## [Activity]
As the answer, set down the lines below from the one containing "Draw a box around all labels" through the one containing "I need the bounding", exactly and inclusively, and no others.

## [Recorded information]
↓
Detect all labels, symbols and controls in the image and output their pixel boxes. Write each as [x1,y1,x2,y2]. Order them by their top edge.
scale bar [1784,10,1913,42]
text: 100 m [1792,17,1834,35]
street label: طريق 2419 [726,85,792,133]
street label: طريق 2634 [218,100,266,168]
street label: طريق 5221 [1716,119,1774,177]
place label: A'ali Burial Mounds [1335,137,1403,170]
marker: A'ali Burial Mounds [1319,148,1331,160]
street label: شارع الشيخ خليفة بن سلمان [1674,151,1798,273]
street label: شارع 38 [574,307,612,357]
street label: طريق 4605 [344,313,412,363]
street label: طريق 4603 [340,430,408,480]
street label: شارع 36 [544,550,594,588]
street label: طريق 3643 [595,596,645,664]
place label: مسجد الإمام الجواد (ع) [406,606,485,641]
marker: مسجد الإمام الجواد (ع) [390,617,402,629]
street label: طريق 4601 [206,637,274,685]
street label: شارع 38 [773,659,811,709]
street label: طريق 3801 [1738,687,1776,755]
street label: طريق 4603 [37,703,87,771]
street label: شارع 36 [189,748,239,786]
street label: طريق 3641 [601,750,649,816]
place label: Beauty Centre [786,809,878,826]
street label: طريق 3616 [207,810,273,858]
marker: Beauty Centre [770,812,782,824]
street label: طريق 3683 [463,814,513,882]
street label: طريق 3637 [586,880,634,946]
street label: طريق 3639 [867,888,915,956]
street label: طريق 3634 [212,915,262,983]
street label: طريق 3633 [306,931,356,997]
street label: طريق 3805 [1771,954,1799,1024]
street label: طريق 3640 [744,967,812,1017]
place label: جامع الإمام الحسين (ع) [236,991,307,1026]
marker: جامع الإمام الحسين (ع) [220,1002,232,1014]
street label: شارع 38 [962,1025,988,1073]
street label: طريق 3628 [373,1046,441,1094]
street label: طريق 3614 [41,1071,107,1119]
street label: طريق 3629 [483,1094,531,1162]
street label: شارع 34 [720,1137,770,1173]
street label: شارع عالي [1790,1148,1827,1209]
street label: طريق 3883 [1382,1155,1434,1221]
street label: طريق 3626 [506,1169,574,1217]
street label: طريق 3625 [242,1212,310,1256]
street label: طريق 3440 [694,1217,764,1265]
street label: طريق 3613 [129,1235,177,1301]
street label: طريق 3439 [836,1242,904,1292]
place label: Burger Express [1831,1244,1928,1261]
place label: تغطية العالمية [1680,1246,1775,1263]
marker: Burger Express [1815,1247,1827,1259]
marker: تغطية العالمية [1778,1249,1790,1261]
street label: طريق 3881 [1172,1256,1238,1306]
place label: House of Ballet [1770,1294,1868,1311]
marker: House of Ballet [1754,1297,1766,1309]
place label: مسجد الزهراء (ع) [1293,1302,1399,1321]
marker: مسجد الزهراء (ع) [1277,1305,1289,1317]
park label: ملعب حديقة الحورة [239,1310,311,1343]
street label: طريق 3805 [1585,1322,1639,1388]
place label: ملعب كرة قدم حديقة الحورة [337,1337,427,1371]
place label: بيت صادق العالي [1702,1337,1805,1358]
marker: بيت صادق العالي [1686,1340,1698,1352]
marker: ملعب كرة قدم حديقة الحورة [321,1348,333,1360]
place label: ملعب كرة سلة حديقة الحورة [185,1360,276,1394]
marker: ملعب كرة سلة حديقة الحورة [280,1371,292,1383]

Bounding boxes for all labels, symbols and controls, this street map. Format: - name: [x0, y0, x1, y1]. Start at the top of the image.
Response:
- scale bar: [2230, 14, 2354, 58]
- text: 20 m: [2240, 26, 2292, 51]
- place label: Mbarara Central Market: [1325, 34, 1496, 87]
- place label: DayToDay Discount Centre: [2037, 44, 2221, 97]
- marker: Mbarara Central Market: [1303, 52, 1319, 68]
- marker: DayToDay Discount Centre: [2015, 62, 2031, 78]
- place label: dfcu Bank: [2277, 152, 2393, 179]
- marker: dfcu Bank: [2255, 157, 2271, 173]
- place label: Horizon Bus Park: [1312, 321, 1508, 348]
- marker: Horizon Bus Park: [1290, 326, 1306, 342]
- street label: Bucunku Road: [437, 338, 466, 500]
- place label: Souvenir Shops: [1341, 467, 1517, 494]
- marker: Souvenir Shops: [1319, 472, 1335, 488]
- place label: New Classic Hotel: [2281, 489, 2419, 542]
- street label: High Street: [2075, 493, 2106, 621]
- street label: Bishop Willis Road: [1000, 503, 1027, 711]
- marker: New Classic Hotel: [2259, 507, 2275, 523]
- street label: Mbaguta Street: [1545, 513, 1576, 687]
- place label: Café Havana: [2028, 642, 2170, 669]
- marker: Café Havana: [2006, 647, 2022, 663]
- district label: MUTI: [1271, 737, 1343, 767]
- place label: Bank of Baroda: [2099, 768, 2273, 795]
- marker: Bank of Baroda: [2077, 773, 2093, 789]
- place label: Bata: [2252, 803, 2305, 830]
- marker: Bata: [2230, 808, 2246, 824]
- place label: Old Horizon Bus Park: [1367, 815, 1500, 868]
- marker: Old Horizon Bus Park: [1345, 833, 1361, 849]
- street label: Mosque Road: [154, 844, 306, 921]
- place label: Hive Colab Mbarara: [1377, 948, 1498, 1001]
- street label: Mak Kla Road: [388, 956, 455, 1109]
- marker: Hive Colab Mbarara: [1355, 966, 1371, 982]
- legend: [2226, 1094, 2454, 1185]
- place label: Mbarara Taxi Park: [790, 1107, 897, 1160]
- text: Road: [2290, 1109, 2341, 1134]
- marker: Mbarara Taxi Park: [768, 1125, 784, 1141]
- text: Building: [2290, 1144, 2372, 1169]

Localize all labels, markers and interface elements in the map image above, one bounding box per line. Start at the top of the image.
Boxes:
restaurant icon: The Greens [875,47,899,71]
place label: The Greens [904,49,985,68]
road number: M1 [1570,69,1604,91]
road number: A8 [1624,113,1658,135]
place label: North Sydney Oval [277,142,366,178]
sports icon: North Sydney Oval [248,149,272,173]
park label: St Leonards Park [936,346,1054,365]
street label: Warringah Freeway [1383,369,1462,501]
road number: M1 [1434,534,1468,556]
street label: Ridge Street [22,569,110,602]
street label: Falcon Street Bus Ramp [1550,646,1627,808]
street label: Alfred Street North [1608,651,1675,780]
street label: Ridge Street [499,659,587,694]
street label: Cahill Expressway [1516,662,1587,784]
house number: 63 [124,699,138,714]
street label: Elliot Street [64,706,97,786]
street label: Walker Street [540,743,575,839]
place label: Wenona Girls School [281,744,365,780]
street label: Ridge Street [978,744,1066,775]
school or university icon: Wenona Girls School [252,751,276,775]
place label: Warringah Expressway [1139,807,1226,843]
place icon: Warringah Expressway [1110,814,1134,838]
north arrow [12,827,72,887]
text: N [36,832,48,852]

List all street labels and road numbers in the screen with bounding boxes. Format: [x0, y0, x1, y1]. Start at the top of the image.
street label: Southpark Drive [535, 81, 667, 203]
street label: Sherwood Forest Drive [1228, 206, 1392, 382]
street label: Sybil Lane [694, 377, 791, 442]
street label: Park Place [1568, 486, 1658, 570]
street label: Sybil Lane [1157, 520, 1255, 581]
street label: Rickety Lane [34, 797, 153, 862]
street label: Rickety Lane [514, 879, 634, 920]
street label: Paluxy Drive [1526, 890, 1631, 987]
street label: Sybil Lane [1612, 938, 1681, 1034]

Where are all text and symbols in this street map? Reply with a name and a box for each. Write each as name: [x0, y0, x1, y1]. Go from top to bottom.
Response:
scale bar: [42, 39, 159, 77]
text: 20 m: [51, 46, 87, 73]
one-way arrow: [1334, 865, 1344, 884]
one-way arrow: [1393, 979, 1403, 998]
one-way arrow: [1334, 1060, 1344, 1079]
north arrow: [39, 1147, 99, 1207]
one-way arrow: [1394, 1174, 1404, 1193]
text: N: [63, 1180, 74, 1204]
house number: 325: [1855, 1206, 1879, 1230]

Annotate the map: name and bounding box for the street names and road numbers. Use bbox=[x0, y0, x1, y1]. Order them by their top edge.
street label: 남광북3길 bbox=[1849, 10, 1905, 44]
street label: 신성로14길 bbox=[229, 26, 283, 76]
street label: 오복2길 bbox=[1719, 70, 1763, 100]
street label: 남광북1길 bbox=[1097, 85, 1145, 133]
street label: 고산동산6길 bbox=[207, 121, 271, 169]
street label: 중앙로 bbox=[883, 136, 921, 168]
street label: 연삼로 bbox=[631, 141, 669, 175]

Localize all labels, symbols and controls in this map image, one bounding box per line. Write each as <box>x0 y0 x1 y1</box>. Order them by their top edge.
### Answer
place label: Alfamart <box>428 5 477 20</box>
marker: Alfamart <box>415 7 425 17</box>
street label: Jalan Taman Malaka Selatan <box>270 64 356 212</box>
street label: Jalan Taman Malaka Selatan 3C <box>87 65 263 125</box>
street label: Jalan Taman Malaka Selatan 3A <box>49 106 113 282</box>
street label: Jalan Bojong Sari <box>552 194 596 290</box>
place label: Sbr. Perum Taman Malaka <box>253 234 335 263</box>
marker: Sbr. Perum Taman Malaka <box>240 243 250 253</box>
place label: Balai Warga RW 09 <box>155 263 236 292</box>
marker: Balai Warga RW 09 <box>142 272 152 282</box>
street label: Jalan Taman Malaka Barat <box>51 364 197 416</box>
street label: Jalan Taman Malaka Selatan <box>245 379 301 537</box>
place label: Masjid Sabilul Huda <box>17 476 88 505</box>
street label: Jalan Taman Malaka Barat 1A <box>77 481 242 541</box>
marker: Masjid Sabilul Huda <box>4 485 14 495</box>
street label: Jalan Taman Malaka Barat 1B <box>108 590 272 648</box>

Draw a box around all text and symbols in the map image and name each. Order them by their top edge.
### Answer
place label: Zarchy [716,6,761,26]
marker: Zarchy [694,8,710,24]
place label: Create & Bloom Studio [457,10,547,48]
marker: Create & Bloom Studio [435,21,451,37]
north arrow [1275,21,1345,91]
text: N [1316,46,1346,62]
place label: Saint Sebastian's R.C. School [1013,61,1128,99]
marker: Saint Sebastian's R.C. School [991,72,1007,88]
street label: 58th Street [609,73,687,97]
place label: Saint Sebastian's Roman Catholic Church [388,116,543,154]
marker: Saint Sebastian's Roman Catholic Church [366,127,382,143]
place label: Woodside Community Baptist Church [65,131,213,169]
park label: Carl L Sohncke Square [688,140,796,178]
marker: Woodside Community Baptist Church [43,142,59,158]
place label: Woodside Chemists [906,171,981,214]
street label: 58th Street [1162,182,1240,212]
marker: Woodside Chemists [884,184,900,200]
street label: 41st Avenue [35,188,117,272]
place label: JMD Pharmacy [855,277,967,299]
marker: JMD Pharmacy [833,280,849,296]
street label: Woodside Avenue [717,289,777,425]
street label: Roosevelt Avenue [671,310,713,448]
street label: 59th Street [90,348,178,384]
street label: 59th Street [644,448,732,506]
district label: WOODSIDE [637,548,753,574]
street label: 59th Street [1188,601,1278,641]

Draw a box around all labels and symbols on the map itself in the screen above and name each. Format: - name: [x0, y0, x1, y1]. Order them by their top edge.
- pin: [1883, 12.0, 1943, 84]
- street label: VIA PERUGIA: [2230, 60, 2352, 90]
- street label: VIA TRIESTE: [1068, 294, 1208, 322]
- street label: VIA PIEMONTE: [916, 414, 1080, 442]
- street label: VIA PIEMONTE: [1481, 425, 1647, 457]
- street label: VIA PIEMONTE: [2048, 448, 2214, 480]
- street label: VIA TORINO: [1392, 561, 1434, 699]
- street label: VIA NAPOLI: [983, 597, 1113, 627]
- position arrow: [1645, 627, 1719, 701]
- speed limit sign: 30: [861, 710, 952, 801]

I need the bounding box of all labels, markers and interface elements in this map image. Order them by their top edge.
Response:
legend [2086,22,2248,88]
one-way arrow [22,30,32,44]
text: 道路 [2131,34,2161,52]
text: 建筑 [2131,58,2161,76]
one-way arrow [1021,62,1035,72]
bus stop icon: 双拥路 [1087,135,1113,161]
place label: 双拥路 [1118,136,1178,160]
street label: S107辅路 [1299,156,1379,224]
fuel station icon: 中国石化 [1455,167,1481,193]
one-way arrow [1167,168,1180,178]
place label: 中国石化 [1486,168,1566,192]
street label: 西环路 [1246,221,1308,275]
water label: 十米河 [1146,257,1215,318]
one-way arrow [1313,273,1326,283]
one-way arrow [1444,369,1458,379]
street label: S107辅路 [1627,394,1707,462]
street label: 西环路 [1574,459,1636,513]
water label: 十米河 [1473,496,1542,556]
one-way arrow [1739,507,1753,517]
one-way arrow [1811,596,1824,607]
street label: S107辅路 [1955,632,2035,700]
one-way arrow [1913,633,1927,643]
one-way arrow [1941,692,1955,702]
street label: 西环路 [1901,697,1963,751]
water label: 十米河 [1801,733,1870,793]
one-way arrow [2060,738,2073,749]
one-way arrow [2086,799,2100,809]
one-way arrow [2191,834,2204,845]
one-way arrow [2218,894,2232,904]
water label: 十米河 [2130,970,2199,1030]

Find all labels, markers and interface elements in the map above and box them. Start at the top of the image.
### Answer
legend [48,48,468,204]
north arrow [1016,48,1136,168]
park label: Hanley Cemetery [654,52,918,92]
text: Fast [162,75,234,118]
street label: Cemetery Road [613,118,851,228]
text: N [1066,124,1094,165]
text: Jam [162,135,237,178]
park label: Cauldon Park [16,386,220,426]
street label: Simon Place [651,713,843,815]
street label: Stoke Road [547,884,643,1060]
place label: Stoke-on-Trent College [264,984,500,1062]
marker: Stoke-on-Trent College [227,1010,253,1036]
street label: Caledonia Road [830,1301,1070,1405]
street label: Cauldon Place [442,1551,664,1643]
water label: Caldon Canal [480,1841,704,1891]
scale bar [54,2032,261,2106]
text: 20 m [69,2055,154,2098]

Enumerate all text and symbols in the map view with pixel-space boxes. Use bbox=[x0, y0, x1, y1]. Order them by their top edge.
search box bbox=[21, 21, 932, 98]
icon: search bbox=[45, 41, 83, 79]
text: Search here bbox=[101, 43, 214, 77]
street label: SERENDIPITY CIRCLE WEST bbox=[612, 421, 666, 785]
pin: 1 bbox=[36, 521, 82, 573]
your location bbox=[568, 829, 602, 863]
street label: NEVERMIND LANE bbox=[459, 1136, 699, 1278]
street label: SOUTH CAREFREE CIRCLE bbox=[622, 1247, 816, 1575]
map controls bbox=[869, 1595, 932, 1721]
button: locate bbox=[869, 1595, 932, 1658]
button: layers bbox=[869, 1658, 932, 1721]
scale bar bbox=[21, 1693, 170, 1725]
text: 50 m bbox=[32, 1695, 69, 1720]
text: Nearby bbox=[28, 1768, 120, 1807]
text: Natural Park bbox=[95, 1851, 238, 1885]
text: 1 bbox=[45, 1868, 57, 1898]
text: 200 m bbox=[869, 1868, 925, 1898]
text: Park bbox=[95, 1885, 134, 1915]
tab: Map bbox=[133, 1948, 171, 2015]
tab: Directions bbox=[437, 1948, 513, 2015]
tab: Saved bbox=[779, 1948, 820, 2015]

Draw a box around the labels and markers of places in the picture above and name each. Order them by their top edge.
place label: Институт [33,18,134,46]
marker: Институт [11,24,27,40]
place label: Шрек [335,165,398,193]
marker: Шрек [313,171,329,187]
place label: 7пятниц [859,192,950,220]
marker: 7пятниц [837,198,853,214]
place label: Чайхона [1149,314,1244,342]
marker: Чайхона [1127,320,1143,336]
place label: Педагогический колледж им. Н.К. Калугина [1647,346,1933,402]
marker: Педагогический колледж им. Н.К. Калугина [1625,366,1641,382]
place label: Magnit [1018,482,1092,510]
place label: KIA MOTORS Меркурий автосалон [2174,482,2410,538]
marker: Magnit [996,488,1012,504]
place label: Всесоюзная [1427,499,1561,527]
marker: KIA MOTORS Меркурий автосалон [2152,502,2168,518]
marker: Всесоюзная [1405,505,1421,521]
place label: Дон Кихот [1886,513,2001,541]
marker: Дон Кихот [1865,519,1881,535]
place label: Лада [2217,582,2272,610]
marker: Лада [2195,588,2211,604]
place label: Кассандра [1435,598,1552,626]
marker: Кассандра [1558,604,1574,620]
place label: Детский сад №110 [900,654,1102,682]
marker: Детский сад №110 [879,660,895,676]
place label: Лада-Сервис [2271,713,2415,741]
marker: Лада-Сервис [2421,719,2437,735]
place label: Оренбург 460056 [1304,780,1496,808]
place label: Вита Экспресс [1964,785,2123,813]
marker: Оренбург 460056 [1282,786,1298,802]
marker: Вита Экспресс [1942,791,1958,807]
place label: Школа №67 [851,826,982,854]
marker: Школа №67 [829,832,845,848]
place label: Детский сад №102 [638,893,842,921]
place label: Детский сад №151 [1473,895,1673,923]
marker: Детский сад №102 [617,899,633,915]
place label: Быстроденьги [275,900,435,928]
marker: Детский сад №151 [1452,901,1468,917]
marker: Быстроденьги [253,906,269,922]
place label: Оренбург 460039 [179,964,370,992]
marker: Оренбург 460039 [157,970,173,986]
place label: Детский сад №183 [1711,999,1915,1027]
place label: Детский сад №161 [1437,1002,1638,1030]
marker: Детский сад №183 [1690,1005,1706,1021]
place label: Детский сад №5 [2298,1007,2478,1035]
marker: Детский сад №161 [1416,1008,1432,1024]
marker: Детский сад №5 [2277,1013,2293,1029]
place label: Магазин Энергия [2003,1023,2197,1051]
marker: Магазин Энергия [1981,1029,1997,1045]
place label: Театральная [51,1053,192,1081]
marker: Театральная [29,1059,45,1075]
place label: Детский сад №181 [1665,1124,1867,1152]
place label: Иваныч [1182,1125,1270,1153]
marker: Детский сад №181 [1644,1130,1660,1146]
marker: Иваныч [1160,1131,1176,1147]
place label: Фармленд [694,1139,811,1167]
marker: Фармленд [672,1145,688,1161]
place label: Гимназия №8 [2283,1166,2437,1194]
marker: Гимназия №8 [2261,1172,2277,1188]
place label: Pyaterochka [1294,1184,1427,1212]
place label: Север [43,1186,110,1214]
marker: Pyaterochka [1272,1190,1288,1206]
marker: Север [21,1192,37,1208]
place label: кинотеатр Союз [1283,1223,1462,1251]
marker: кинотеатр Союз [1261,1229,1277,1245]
↑
## [Reply]
Draw a box around all labels and symbols on the map itself in the screen above and name each. Format: - name: [x0, y0, x1, y1]. Order them by their top edge.
- pin: [1883, 12.0, 1943, 84]
- street label: VIA PERUGIA: [2230, 60, 2352, 90]
- street label: VIA TRIESTE: [1068, 294, 1208, 322]
- street label: VIA PIEMONTE: [916, 414, 1080, 442]
- street label: VIA PIEMONTE: [1481, 425, 1647, 457]
- street label: VIA PIEMONTE: [2048, 448, 2214, 480]
- street label: VIA TORINO: [1392, 561, 1434, 699]
- street label: VIA NAPOLI: [983, 597, 1113, 627]
- position arrow: [1645, 627, 1719, 701]
- speed limit sign: 30: [861, 710, 952, 801]

I need the bounding box of all labels, markers and interface elements in this map image. Order them by their top edge.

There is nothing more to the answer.